Quel est l’état actuel des connaissances sur la drépanocytose ?

La Food and Drug Administration (FDA) (agence de santé américaine qui régule les médicaments) est sur le point d’approuver la première thérapie médicale utilisant l’édition de gènes pour traiter la maladie. Ce traitement utilise la technique d’édition de gènes appelée CRISPR pour traiter la drépanocytose. 
Vertex Pharmaceuticals de Boston, la compagnie qui a développé le traitement avec CRISPR Therapeutics, également basé à Boston, a indiqué que l’exa-cel (le nom du médicament) semblait sûr et très efficace pour prévenir les épisodes de douleur atroce qui frappent les patients atteints de drépanocytose. Le traitement a fonctionné chez 29 des 30 patients suivis pendant au moins 18 mois, et ne semble pas poser de graves problèmes de sécurité à court terme, a indiqué la société.
Malheureusement, le coût probable de la thérapie, s’élève à 2 millions de dollars américain par patient. Le traitement est également complexe, car il nécessite une greffe de moelle osseuse et une longue hospitalisation. Ces facteurs risquent de le rendre inaccessible à ceux qui en ont le plus besoin aux États-Unis, ainsi que dans les pays moins riches où la maladie est la plus répandue.

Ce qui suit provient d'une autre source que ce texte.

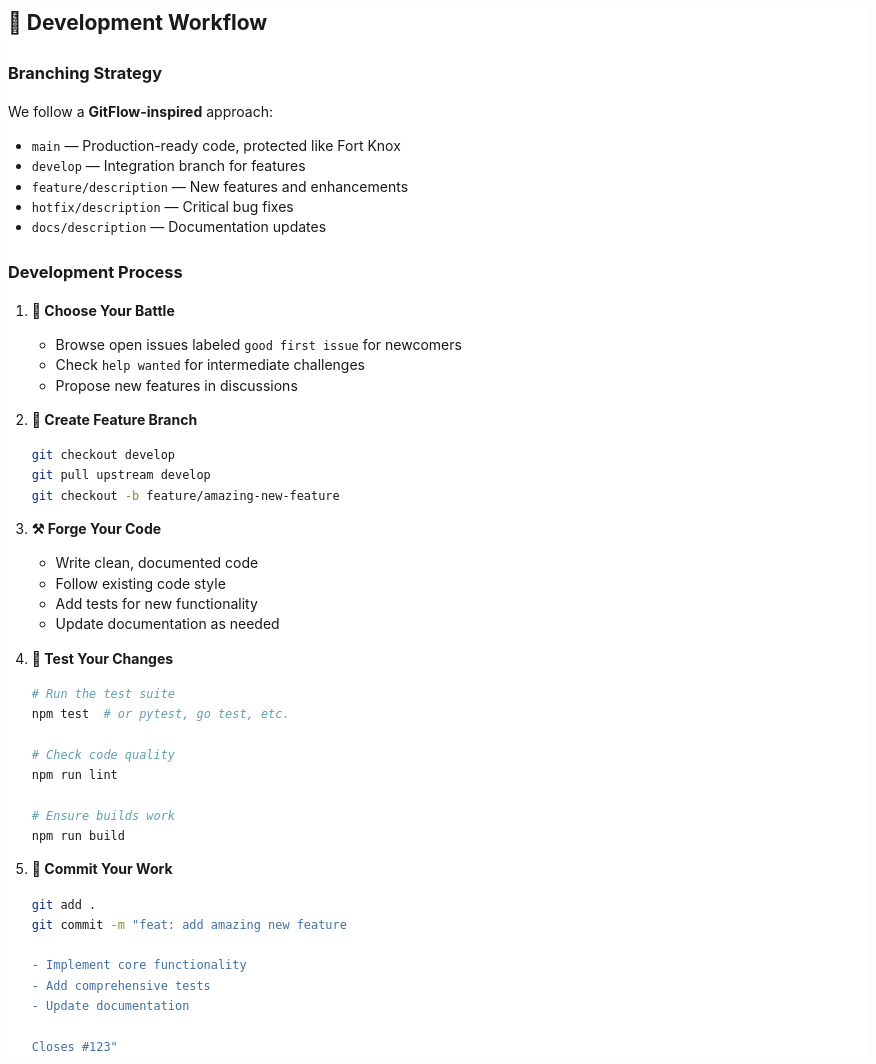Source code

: 
## 🔄 Development Workflow

### Branching Strategy

We follow a **GitFlow-inspired** approach:

- `main` — Production-ready code, protected like Fort Knox
- `develop` — Integration branch for features
- `feature/description` — New features and enhancements
- `hotfix/description` — Critical bug fixes
- `docs/description` — Documentation updates

### Development Process

1. **🎯 Choose Your Battle**
   - Browse open issues labeled `good first issue` for newcomers
   - Check `help wanted` for intermediate challenges
   - Propose new features in discussions

2. **🌿 Create Feature Branch**
   ```bash
   git checkout develop
   git pull upstream develop
   git checkout -b feature/amazing-new-feature
   ```

3. **⚒️ Forge Your Code**
   - Write clean, documented code
   - Follow existing code style
   - Add tests for new functionality
   - Update documentation as needed

4. **🧪 Test Your Changes**
   ```bash
   # Run the test suite
   npm test  # or pytest, go test, etc.

   # Check code quality
   npm run lint

   # Ensure builds work
   npm run build
   ```

5. **📝 Commit Your Work**
   ```bash
   git add .
   git commit -m "feat: add amazing new feature

   - Implement core functionality
   - Add comprehensive tests
   - Update documentation

   Closes #123"
   ```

Quelles sont les avancées que vos recherches doctorales ont permis réenregistrer dans le traitement de la drépanocytose ?

Mes recherches dans le cadre de la thèse ont duré six ans. Je me suis concentrée sur trois paradigmes pour l’amélioration des complications de la drépanocytose.
Le premier est l’hémoglobine fœtale (HbF). Des études fondamentales ont signalé les avantages de niveaux élevés d’HbF dans l’amélioration des complications et donc de l’espérance de vie. J’ai donc examiné comment les variantes génétiques pouvaient contribuer à la régulation de l’HbF. J’ai entrepris une analyse intégrative de divers ensembles de données génomiques pour aider à caractériser le mécanisme d’action des mutations associé à l’HbF. 

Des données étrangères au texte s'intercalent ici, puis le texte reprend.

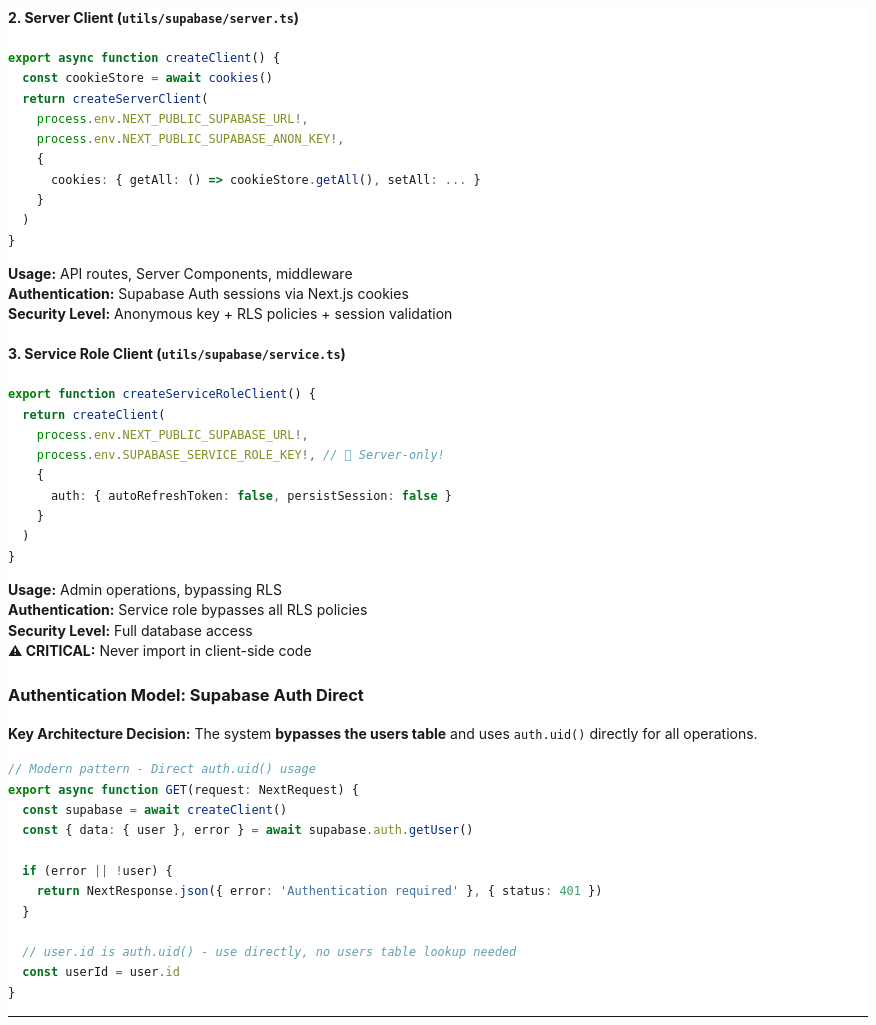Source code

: #### **2. Server Client** (`utils/supabase/server.ts`)
```typescript
export async function createClient() {
  const cookieStore = await cookies()
  return createServerClient(
    process.env.NEXT_PUBLIC_SUPABASE_URL!,
    process.env.NEXT_PUBLIC_SUPABASE_ANON_KEY!,
    {
      cookies: { getAll: () => cookieStore.getAll(), setAll: ... }
    }
  )
}
```

**Usage:** API routes, Server Components, middleware  
**Authentication:** Supabase Auth sessions via Next.js cookies  
**Security Level:** Anonymous key + RLS policies + session validation  

#### **3. Service Role Client** (`utils/supabase/service.ts`)
```typescript
export function createServiceRoleClient() {
  return createClient(
    process.env.NEXT_PUBLIC_SUPABASE_URL!,
    process.env.SUPABASE_SERVICE_ROLE_KEY!, // 🚨 Server-only!
    {
      auth: { autoRefreshToken: false, persistSession: false }
    }
  )
}
```

**Usage:** Admin operations, bypassing RLS  
**Authentication:** Service role bypasses all RLS policies  
**Security Level:** Full database access  
**⚠️ CRITICAL:** Never import in client-side code

### **Authentication Model: Supabase Auth Direct**

**Key Architecture Decision:** The system **bypasses the users table** and uses `auth.uid()` directly for all operations.

```typescript
// Modern pattern - Direct auth.uid() usage
export async function GET(request: NextRequest) {
  const supabase = await createClient()
  const { data: { user }, error } = await supabase.auth.getUser()
  
  if (error || !user) {
    return NextResponse.json({ error: 'Authentication required' }, { status: 401 })
  }
  
  // user.id is auth.uid() - use directly, no users table lookup needed
  const userId = user.id
}
```

---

La densité des globules rouges, ou l’hydratation des globules rouges, est liée au trouble hémoglobine chez les drépanocytaires et à la résistance au paludisme.
Pour ce deuxième paradigme, mon objectif était de découvrir quelles étaient mutations codantes qui sont associées à la densité des globules rouges. L’une de mes principales réalisations dans le cadre de ce projet a été la caractérisation d’une mutation de gain de fonction qui module la densité des globules rouges et qui est actuellement considérée comme une cible médicamenteuse viable pour la maladie. Mes recherches sur le génotype ont donné lieu à une publication en tant que premier auteur dans l’American Journal of Hematology. 

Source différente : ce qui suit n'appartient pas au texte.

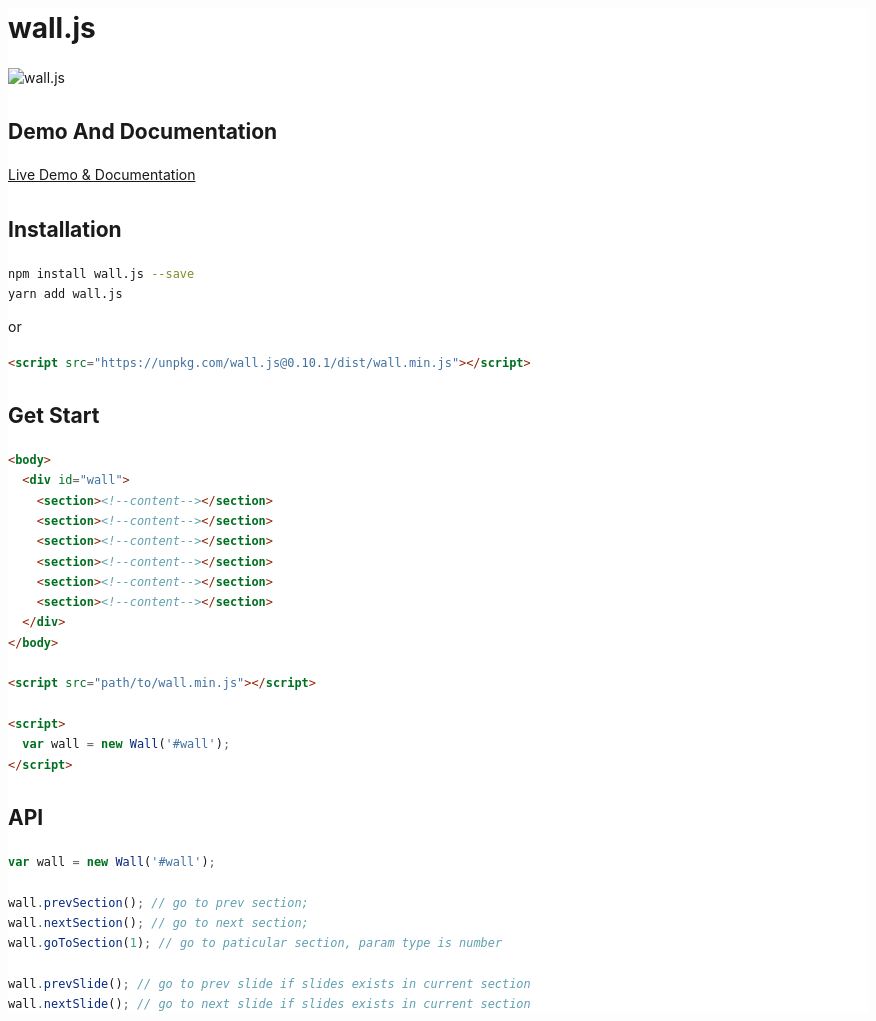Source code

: # wall.js

![wall.js](https://raw.githubusercontent.com/nichenqin1001/wall.js/master/asserts/wall.png)

## Demo And Documentation

[Live Demo & Documentation](http://nichenqin.com/wall.js)

## Installation

```bash
npm install wall.js --save
yarn add wall.js
```

or

```html
<script src="https://unpkg.com/wall.js@0.10.1/dist/wall.min.js"></script>
```

## Get Start

```html
<body>
  <div id="wall">
    <section><!--content--></section>
    <section><!--content--></section>
    <section><!--content--></section>
    <section><!--content--></section>
    <section><!--content--></section>
    <section><!--content--></section>
  </div>
</body>

<script src="path/to/wall.min.js"></script>

<script>
  var wall = new Wall('#wall');
</script>
```

## API

```javascript
var wall = new Wall('#wall');

wall.prevSection(); // go to prev section;
wall.nextSection(); // go to next section;
wall.goToSection(1); // go to paticular section, param type is number

wall.prevSlide(); // go to prev slide if slides exists in current section
wall.nextSlide(); // go to next slide if slides exists in current section
```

Enfin, la dernière piste envisagée pour l’amélioration des complications de la maladie consistait à étudier le rôle des métabolites (petite molécules dans le sang) (100 à 10 000 métabolites par échantillon). 
En examinant les métabolites connus, j’ai identifié ceux qui étaient en corrélation avec les complications de la maladie (crises douloureuses, ulcères de jambe, fonction rénale, etc.) et avec les paramètres sanguins (nombre de globules rouges, taux d’hémoglobine, etc.). J’ai publié l’article décrivant ces résultats dans la revue Blood Cells, Molecules, and Diseases.
Dans cette étude, j’ai utilisé des méthodes d’épidémiologie statistique pour étudier la relation de cause à effet entre les niveaux de l-glutamine et les crises douloureuses chez les patients atteints de drépanocytose. En outre, j’ai réussi à identifier 66 métabolites qui présentent des associations avec diverses complications de la drépanocytose, telles que la maladie de la vésicule biliaire et le dysfonctionnement rénal.
En termes de connaissances sur la maladie, ma thèse présente l’une des plus grandes études d’association pangénomique pour l’hémoglobine fœtale et la plus grande pour la densité des globules rouges. Elle comporte la première analyse établissant un lien de causalité entre la l-glutamine et les crises douloureuses. Elle contient la plus grande étude sur les petites molécules dans la drépanocytose.
En termes de traitement, ma thèse fournit plusieurs pistes prometteuses pour la thérapie génique et pour les petites molécules (qui représentent des traitements plus abordable que les thérapies géniques) qui pourraient être utilisées pour améliorer l’état de santé des patients.